Die beiden weißen Smartphones von Mohammed Ebrahimi (28) aus Afghanistan und seiner Freundin Sakineh Karimi (23) aus dem Iran haben es nicht nur im Schlauchboot über das Mittelmeer, sondern bis in eine Vitrine des Deutschen Historischen Museums (DHM) in Berlin geschafft. Konkret in die ab Mittwoch zu sehende Ausstellung "Europa und das Meer", die anhand von 400 Exponaten auf zwei Etagen ein länder- und epochenübergreifendes Panorama der Entwicklung des zweitkleinsten Kontinents zeigt. Die Schau blicke auf 2.500 Jahre maritimer Kulturgeschichte und zeige, wie grundlegend das Meer die Kultur und die Geschichte Europas geprägt habe, sagte DHM-Präsident Raphael Gross am 12. Juni.

Die historische Perspektive werde immer um einen Link zur Gegenwart ergänzt, erklärte Kuratorin Ursula Breymayer - etwa beim Thema Einwanderung: "Wir zeigen, dass Migration kein Ausnahmefall in der Geschichte ist, sondern fast ein Normalzustand." Während allein zwischen 1840 und 1880 rund 15 Millionen Europäer Richtung Übersee auswanderten, ist Europa längst zum Einwanderungskontinent geworden. Millionen von Menschen machen sich aktuell auf der Flucht vor Krieg, Terror und Armut auf den Weg über das Wasser. Filmstationen, an denen Flüchtlinge von ihrer angsterfüllten Schiffspassage über das Mittelmeer erzählen, machen die eindringlichsten Momente der Ausstellung aus.

Rucksack und Rosenkranz

Najlaa Malik (35) aus der syrischen Hauptstadt Damaskus schildert, wie sie die Überfahrt von Marmaris nach Kos ohne Essen und Trinken auf engstem Raum mit weinenden Kindern und ohne Schwimmweste überlebte. Mehdi Sawari (31) aus dem Iran wäre auf der Fahrt nach Europa fast ertrunken: "Alle hatten Angst. Alle konnten wir nicht schwimmen." Was den Bootsflüchtlingen an Habseligkeiten geblieben ist, wird nun im DHM präsentiert: Neben den Mobiltelefonen - Ebrahimi ortete mit seinem übrigens die Küste, als das Boot vom Kurs abgekommen war - sind dies ein Rucksack, eine Bauchtasche und ein Rosenkranz.
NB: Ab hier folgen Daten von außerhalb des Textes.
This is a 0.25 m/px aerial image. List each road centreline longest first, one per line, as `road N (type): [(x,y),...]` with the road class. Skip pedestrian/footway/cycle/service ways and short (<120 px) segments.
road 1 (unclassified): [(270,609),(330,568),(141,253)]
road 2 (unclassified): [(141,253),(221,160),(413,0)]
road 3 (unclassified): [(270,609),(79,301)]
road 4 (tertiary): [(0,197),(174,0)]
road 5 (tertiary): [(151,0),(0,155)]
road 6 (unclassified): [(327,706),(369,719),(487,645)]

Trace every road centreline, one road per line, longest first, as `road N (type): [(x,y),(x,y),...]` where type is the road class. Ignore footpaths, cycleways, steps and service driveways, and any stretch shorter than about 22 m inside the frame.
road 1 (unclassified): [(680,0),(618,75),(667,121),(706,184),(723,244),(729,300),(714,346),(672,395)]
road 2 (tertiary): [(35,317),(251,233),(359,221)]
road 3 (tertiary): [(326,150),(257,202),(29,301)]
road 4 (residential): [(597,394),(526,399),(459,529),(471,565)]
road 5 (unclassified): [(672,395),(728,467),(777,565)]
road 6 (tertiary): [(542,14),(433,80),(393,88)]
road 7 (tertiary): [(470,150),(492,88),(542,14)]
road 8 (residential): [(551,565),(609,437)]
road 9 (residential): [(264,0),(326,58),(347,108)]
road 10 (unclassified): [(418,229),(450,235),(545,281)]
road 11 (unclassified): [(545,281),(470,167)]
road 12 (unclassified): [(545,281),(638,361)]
"Europa und das Meer" ist in vier Bereiche gegliedert, neben Migration sind dies Herrschaft und Handel, Nutzung und Ausbeutung sowie Tourismus. 13 Einzelthemen werden durch bedeutende Hafenstädte illustriert: Venedig als Prototyp der modernen Seemacht vom 12. bis 16. Jahrhundert, Danzig und die Entstehung der Hanse als Handelsbündnis ab dem 13. Jahrhundert, Sevilla und die überseeische Expansion im 15. und 16. Jahrhundert, Lissabon als Ausgangshafen für den Kulturaustausch mit Ostasien, Amsterdam als Zentrum der Entwicklung des europäischen Schiffbaus oder Nantes Reichtum durch den Sklavenhandel.

Plastikmüll

Die bis 6. Januar 2019 laufende Schau macht deutlich, wie die Beherrschung der Meere jahrhundertelang ein Kernelement europäischer Machtpolitik war - während dies für die Bewohner anderer Kontinente oft Ausbeutung, Gewalt und Unterdrückung bedeutete. Heute hat die exzessive Nutzung der Meeresressourcen Folgen für Umwelt und Klima. Breymayer zufolge landen zudem jedes Jahr acht Millionen Tonnen Plastik im Meer, Schätzungen zufolge werde es im Jahr 2050 mehr Plastik als Fische im Wasser geben.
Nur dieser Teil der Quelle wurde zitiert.